Search code examples
bashshellsortingawkunique

Duplicated rows must be unique


My file content is as following. I want to first columns values' sum. But 5th columns are not unique and it has not got every second. It should be unique and if there is no any second it is not important.

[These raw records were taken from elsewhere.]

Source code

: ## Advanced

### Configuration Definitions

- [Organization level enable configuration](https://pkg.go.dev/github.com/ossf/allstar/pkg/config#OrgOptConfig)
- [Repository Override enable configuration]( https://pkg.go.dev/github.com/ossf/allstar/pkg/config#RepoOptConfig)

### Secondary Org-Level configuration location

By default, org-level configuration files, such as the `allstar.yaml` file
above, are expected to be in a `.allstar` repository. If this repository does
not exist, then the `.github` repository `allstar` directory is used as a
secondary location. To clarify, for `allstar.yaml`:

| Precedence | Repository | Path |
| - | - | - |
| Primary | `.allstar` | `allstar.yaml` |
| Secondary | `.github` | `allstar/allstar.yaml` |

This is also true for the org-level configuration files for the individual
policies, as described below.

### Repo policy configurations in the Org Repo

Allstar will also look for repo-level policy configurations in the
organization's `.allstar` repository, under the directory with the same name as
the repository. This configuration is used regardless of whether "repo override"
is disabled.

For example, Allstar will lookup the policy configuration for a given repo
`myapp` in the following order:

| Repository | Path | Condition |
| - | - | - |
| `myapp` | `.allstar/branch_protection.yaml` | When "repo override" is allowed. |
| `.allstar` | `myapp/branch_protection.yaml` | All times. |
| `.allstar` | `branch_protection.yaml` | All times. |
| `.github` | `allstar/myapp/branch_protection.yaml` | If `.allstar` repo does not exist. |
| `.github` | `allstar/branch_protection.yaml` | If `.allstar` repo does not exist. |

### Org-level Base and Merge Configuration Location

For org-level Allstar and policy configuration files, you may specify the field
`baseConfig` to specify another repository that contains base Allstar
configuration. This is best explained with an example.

Important that is UNIQUE.

 18 /traffic-2.log00980-####<Aug 7, 2016 11:37:34 PM EEST
 13 /traffic-2.log00980-####<Aug 7, 2016 11:37:37 PM EEST
 10 /traffic-2.log00980-####<Aug 7, 2016 11:37:38 PM EEST
 11 /traffic-2.log00980-####<Aug 7, 2016 11:37:39 PM EEST
 18 /traffic-2.log00980-####<Aug 7, 2016 11:37:40 PM EEST
 12 /traffic-2.log00980-####<Aug 7, 2016 11:37:41 PM EEST
 10 /traffic-2.log00980-####<Aug 7, 2016 11:37:42 PM EEST
 18 /traffic-2.log00980-####<Aug 7, 2016 11:37:43 PM EEST
 11 /traffic-2.log00980-####<Aug 7, 2016 11:37:44 PM EEST
 13 /traffic-2.log00980-####<Aug 7, 2016 11:37:45 PM EEST
 18 /traffic-2.log00980-####<Aug 7, 2016 11:37:43 PM EEST
 11 /traffic-2.log00980-####<Aug 7, 2016 11:37:44 PM EEST
 13 /traffic-2.log00980-####<Aug 7, 2016 11:37:45 PM EEST
 12 /traffic-2.log00980-####<Aug 7, 2016 11:37:46 PM EEST
 13 /traffic-2.log00980-####<Aug 7, 2016 11:37:47 PM EEST
 11 /traffic-2.log00980-####<Aug 7, 2016 11:37:48 PM EEST
 17 /traffic-2.log00980-####<Aug 7, 2016 11:37:49 PM EEST
 12 /traffic-2.log00980-####<Aug 7, 2016 11:37:50 PM EEST
 13 /traffic-2.log00980-####<Aug 7, 2016 11:37:51 PM EEST
  9 /traffic-2.log00980-####<Aug 7, 2016 11:37:54 PM EEST
  9 /traffic-2.log00980-####<Aug 7, 2016 11:37:55 PM EEST
 13 /traffic-2.log00980-####<Aug 7, 2016 11:37:56 PM EEST
 12 /traffic-2.log00980-####<Aug 7, 2016 11:37:57 PM EEST
 11 /traffic-2.log00980-####<Aug 7, 2016 11:37:58 PM EEST
  7 /traffic-2.log00980-####<Aug 7, 2016 11:37:59 PM EEST
 10 /traffic-2.log00980-####<Aug 7, 2016 11:38:00 PM EEST
 10 /traffic-2.log00980-####<Aug 7, 2016 11:38:01 PM EEST
  9 /traffic-2.log00980-####<Aug 7, 2016 11:37:55 PM EEST
 13 /traffic-2.log00980-####<Aug 7, 2016 11:37:56 PM EEST
 12 /traffic-2.log00980-####<Aug 7, 2016 11:37:57 PM EEST
 11 /traffic-2.log00980-####<Aug 7, 2016 11:37:58 PM EEST
  7 /traffic-2.log00980-####<Aug 7, 2016 11:37:59 PM EEST
 10 /traffic-2.log00980-####<Aug 7, 2016 11:38:00 PM EEST
 10 /traffic-2.log00980-####<Aug 7, 2016 11:38:01 PM EEST
 10 /traffic-2.log00980-####<Aug 7, 2016 11:38:02 PM EEST
 15 /traffic-2.log00980-####<Aug 7, 2016 11:38:03 PM EEST
 13 /traffic-2.log00980-####<Aug 7, 2016 11:38:04 PM EEST

Solution

  • by awk;

    awk  '!seen[$5]++' yourFile | awk '{ sum+=$1} END {print sum}'
    

    -first awk delete duplicate on 5th columns

    -second is sum of the first fields.